» Job
Replace "Hotline" with "Phone" throughout the records below and write out all of their lines again, leaving everything else unchanged and omitting the pictures.

» Dataset content
BEGIN
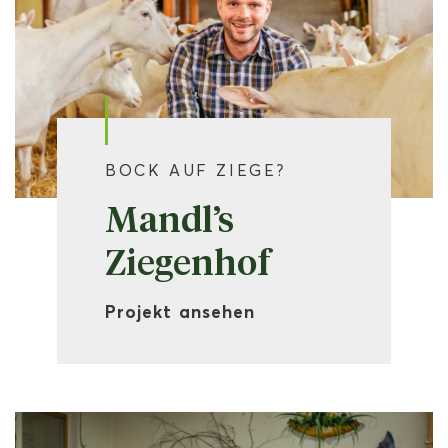
BOCK AUF ZIEGE?
Mandl’s
Ziegenhof
Projekt ansehen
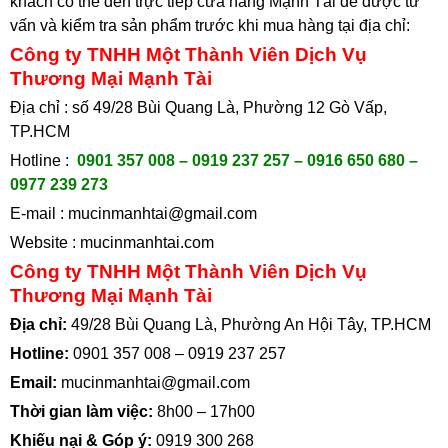
khách có thể đến trực tiếp cửa hàng Mạnh Tài để được tư
vấn và kiểm tra sản phẩm trước khi mua hàng tại địa chỉ
:
Công ty TNHH Một Thành Viên Dịch Vụ
Thương Mại Mạnh Tài
Địa chỉ : số 49/28 Bùi Quang Là, Phường 12 Gò Vấp,
TP.HCM
Hotline :
0901 357 008 – 0919 237 257 – 0916 650 680 –
0977 239 273
E-mail :
mucinmanhtai@gmail.com
Website :
mucinmanhtai.com
Công ty TNHH Một Thành Viên Dịch Vụ
Thương Mại Mạnh Tài
Địa chỉ:
49/28 Bùi Quang Là, Phường An Hội Tây, TP.HCM
Hotline:
0901 357 008
–
0919 237 257
Email:
mucinmanhtai@gmail.com
Thời gian làm việc:
8h00 – 17h00
Khiếu nại & Góp ý:
0919 300 268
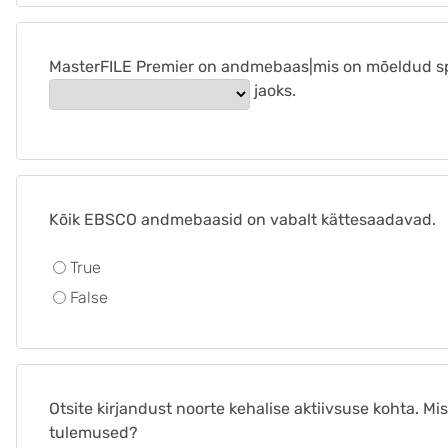
MasterFILE Premier on andmebaas|mis on mõeldud s
jaoks.
Kõik EBSCO andmebaasid on vabalt kättesaadavad.
True
False
Otsite kirjandust noorte kehalise aktiivsuse kohta. 
tulemused?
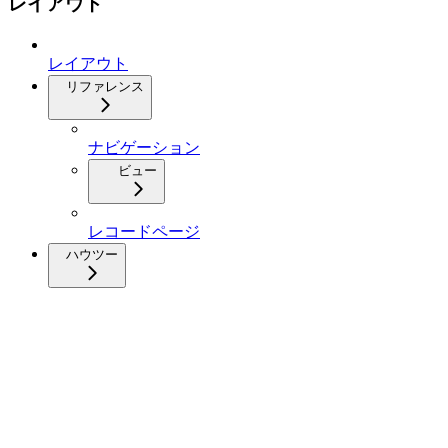
レイアウト
レイアウト
リファレンス
ナビゲーション
ビュー
レコードページ
ハウツー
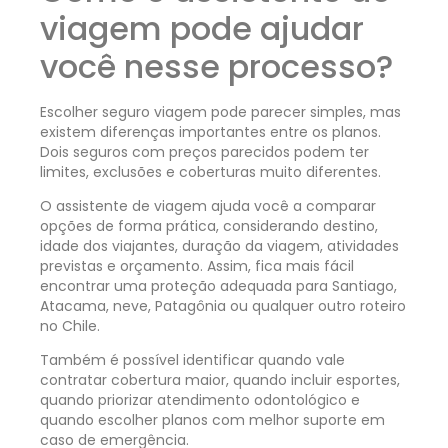
viagem pode ajudar
você nesse processo?
Escolher seguro viagem pode parecer simples, mas
existem diferenças importantes entre os planos.
Dois seguros com preços parecidos podem ter
limites, exclusões e coberturas muito diferentes.
O assistente de viagem ajuda você a comparar
opções de forma prática, considerando destino,
idade dos viajantes, duração da viagem, atividades
previstas e orçamento. Assim, fica mais fácil
encontrar uma proteção adequada para Santiago,
Atacama, neve, Patagônia ou qualquer outro roteiro
no Chile.
Também é possível identificar quando vale
contratar cobertura maior, quando incluir esportes,
quando priorizar atendimento odontológico e
quando escolher planos com melhor suporte em
caso de emergência.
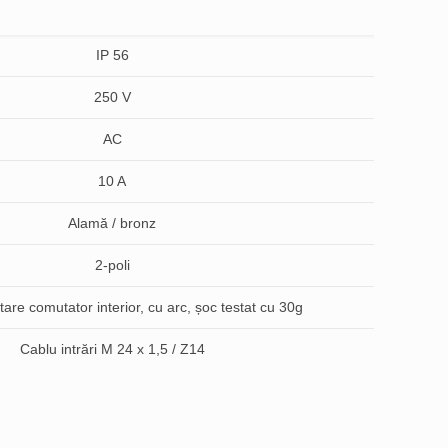
IP 56
250 V
AC
10 A
Alamă / bronz
2-poli
tare comutator interior, cu arc, șoc testat cu 30g
Cablu intrări M 24 x 1,5 / Z14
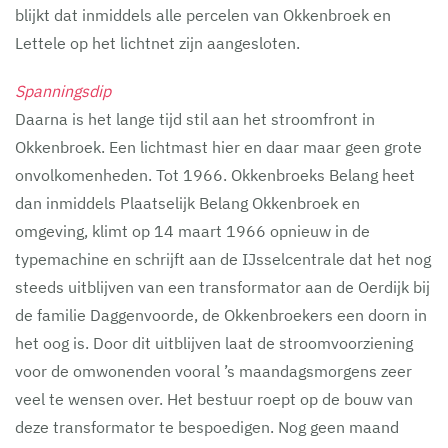
blijkt dat inmiddels alle percelen van Okkenbroek en
Lettele op het lichtnet zijn aangesloten.
Spanningsdip
Daarna is het lange tijd stil aan het stroomfront in
Okkenbroek. Een lichtmast hier en daar maar geen grote
onvolkomenheden. Tot 1966. Okkenbroeks Belang heet
dan inmiddels Plaatselijk Belang Okkenbroek en
omgeving, klimt op 14 maart 1966 opnieuw in de
typemachine en schrijft aan de IJsselcentrale dat het nog
steeds uitblijven van een transformator aan de Oerdijk bij
de familie Daggenvoorde, de Okkenbroekers een doorn in
het oog is. Door dit uitblijven laat de stroomvoorziening
voor de omwonenden vooral ’s maandagsmorgens zeer
veel te wensen over. Het bestuur roept op de bouw van
deze transformator te bespoedigen. Nog geen maand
END
» Answer to this task
BOCK AUF ZIEGE?
Mandl’s
Ziegenhof
Projekt ansehen
khách có thể đến trực tiếp cửa hàng Mạnh Tài để được tư
vấn và kiểm tra sản phẩm trước khi mua hàng tại địa chỉ
:
Công ty TNHH Một Thành Viên Dịch Vụ
Thương Mại Mạnh Tài
Địa chỉ : số 49/28 Bùi Quang Là, Phường 12 Gò Vấp,
TP.HCM
Phone :
0901 357 008 – 0919 237 257 – 0916 650 680 –
0977 239 273
E-mail :
mucinmanhtai@gmail.com
Website :
mucinmanhtai.com
Công ty TNHH Một Thành Viên Dịch Vụ
Thương Mại Mạnh Tài
Địa chỉ:
49/28 Bùi Quang Là, Phường An Hội Tây, TP.HCM
Phone:
0901 357 008
–
0919 237 257
Email:
mucinmanhtai@gmail.com
Thời gian làm việc:
8h00 – 17h00
Khiếu nại & Góp ý:
0919 300 268
MasterFILE Premier on andmebaas|mis on mõeldud s
jaoks.
Kõik EBSCO andmebaasid on vabalt kättesaadavad.
True
False
Otsite kirjandust noorte kehalise aktiivsuse kohta. 
tulemused?
レイアウト
レイアウト
リファレンス
ナビゲーション
ビュー
レコードページ
ハウツー
viagem pode ajudar
você nesse processo?
Escolher seguro viagem pode parecer simples, mas
existem diferenças importantes entre os planos.
Dois seguros com preços parecidos podem ter
limites, exclusões e coberturas muito diferentes.
O assistente de viagem ajuda você a comparar
opções de forma prática, considerando destino,
idade dos viajantes, duração da viagem, atividades
previstas e orçamento. Assim, fica mais fácil
encontrar uma proteção adequada para Santiago,
Atacama, neve, Patagônia ou qualquer outro roteiro
no Chile.
Também é possível identificar quando vale
contratar cobertura maior, quando incluir esportes,
quando priorizar atendimento odontológico e
quando escolher planos com melhor suporte em
caso de emergência.
IP 56
250 V
AC
10 A
Alamă / bronz
2-poli
tare comutator interior, cu arc, șoc testat cu 30g
Cablu intrări M 24 x 1,5 / Z14
blijkt dat inmiddels alle percelen van Okkenbroek en
Lettele op het lichtnet zijn aangesloten.
Spanningsdip
Daarna is het lange tijd stil aan het stroomfront in
Okkenbroek. Een lichtmast hier en daar maar geen grote
onvolkomenheden. Tot 1966. Okkenbroeks Belang heet
dan inmiddels Plaatselijk Belang Okkenbroek en
omgeving, klimt op 14 maart 1966 opnieuw in de
typemachine en schrijft aan de IJsselcentrale dat het nog
steeds uitblijven van een transformator aan de Oerdijk bij
de familie Daggenvoorde, de Okkenbroekers een doorn in
het oog is. Door dit uitblijven laat de stroomvoorziening
voor de omwonenden vooral ’s maandagsmorgens zeer
veel te wensen over. Het bestuur roept op de bouw van
deze transformator te bespoedigen. Nog geen maand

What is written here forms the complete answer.